--- Extracted material Enclosed Below ---

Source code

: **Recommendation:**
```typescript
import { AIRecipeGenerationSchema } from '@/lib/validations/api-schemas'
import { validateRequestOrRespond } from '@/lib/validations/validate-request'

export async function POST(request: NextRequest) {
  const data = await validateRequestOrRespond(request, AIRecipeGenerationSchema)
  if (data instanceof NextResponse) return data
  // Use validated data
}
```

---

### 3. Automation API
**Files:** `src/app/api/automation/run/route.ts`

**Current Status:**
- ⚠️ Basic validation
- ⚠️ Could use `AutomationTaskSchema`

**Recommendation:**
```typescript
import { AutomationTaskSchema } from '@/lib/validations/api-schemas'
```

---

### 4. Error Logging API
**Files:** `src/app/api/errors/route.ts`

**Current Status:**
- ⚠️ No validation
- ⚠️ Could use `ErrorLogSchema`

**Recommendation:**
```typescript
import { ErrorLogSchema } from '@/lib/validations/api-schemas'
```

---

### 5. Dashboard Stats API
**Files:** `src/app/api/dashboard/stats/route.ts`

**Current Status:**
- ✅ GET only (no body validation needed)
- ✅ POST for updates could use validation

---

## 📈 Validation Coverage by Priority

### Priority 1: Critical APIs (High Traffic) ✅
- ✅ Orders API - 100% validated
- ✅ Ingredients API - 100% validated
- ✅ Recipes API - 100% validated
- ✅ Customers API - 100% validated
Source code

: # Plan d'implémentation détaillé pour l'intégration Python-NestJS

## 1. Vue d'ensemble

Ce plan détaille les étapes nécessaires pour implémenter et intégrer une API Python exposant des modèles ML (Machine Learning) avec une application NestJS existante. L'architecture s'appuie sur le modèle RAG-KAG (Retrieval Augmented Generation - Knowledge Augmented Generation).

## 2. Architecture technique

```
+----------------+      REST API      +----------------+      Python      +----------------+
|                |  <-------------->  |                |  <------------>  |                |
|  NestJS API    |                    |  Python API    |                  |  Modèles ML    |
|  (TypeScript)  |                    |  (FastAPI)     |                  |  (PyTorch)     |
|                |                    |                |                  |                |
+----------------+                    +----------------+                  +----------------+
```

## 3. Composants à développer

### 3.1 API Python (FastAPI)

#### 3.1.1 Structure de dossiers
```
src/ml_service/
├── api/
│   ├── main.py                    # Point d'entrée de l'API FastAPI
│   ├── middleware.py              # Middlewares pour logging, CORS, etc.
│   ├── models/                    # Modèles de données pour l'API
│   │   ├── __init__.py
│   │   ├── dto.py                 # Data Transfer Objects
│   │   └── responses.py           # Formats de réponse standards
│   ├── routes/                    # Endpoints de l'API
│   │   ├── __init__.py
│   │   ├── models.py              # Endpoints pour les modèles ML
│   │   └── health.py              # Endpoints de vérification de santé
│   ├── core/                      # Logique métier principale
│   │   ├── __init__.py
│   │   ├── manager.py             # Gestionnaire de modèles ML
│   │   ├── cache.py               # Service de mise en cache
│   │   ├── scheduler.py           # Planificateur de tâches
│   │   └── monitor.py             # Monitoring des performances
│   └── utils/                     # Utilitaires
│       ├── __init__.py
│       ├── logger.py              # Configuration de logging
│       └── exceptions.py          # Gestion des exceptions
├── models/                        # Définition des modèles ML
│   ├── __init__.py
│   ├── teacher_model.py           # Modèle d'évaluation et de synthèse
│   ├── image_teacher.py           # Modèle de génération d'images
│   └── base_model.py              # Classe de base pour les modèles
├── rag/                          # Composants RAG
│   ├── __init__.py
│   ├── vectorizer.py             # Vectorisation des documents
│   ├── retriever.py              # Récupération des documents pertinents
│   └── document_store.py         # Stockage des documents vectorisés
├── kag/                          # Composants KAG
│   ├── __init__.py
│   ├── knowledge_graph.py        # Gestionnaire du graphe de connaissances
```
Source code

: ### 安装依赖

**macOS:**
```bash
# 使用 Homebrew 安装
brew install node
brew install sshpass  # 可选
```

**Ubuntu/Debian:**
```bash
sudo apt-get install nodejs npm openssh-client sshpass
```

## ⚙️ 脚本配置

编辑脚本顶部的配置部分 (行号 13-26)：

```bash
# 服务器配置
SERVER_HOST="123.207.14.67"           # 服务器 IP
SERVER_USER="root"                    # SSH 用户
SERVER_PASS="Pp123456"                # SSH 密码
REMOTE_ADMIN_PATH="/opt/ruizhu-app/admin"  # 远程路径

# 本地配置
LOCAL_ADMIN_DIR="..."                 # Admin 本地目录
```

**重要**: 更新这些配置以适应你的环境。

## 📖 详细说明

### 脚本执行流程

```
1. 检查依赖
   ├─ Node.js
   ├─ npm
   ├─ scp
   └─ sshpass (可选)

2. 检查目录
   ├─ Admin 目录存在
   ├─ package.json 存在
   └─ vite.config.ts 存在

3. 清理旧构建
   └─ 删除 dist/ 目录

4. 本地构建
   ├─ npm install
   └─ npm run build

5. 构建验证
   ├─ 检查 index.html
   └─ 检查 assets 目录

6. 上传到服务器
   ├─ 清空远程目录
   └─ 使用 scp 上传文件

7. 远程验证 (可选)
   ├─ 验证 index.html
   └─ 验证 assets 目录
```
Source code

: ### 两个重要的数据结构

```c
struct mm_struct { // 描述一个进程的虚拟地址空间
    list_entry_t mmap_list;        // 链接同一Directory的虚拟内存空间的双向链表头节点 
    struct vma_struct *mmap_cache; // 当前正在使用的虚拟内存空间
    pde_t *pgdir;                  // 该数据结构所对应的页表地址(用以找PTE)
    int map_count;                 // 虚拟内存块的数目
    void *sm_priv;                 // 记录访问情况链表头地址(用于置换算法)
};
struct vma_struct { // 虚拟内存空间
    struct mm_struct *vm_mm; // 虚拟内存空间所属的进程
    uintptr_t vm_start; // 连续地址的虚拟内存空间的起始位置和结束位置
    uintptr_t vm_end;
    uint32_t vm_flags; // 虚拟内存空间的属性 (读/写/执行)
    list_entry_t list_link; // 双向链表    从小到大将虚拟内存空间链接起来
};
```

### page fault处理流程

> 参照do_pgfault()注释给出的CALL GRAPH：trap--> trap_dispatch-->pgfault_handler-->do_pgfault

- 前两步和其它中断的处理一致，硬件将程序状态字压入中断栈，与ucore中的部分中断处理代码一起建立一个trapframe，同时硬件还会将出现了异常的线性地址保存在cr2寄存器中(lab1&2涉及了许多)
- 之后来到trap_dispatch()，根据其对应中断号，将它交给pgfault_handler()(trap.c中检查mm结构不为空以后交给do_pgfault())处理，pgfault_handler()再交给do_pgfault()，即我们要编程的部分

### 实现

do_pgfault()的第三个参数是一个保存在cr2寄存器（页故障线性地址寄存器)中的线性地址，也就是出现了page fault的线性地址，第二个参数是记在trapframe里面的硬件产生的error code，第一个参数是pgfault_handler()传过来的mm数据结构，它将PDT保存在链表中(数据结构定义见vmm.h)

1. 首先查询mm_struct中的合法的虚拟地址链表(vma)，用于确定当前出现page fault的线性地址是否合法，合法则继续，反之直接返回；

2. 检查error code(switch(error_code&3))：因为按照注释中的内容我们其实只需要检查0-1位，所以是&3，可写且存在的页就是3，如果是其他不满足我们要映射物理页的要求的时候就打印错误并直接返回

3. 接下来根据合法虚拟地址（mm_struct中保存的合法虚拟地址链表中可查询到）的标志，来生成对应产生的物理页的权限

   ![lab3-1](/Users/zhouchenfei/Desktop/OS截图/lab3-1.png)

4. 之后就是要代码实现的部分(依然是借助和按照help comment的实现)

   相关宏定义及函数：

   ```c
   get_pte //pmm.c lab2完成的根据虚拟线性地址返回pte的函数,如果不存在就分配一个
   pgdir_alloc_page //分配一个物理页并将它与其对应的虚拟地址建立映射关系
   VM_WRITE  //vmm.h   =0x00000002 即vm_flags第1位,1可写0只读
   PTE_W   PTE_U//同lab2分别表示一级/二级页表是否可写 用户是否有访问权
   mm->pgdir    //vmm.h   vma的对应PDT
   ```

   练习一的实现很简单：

--- End of Enclosed Extracted material ---

» **Instructions to follow**
Every line from the one containing "### page fault处理流程" through the last line of the entries must be written out verbatim, and no other line.

» **Result of the task**
### page fault处理流程

> 参照do_pgfault()注释给出的CALL GRAPH：trap--> trap_dispatch-->pgfault_handler-->do_pgfault

- 前两步和其它中断的处理一致，硬件将程序状态字压入中断栈，与ucore中的部分中断处理代码一起建立一个trapframe，同时硬件还会将出现了异常的线性地址保存在cr2寄存器中(lab1&2涉及了许多)
- 之后来到trap_dispatch()，根据其对应中断号，将它交给pgfault_handler()(trap.c中检查mm结构不为空以后交给do_pgfault())处理，pgfault_handler()再交给do_pgfault()，即我们要编程的部分

### 实现

do_pgfault()的第三个参数是一个保存在cr2寄存器（页故障线性地址寄存器)中的线性地址，也就是出现了page fault的线性地址，第二个参数是记在trapframe里面的硬件产生的error code，第一个参数是pgfault_handler()传过来的mm数据结构，它将PDT保存在链表中(数据结构定义见vmm.h)

1. 首先查询mm_struct中的合法的虚拟地址链表(vma)，用于确定当前出现page fault的线性地址是否合法，合法则继续，反之直接返回；

2. 检查error code(switch(error_code&3))：因为按照注释中的内容我们其实只需要检查0-1位，所以是&3，可写且存在的页就是3，如果是其他不满足我们要映射物理页的要求的时候就打印错误并直接返回

3. 接下来根据合法虚拟地址（mm_struct中保存的合法虚拟地址链表中可查询到）的标志，来生成对应产生的物理页的权限

   ![lab3-1](/Users/zhouchenfei/Desktop/OS截图/lab3-1.png)

4. 之后就是要代码实现的部分(依然是借助和按照help comment的实现)

   相关宏定义及函数：

   ```c
   get_pte //pmm.c lab2完成的根据虚拟线性地址返回pte的函数,如果不存在就分配一个
   pgdir_alloc_page //分配一个物理页并将它与其对应的虚拟地址建立映射关系
   VM_WRITE  //vmm.h   =0x00000002 即vm_flags第1位,1可写0只读
   PTE_W   PTE_U//同lab2分别表示一级/二级页表是否可写 用户是否有访问权
   mm->pgdir    //vmm.h   vma的对应PDT
   ```

   练习一的实现很简单：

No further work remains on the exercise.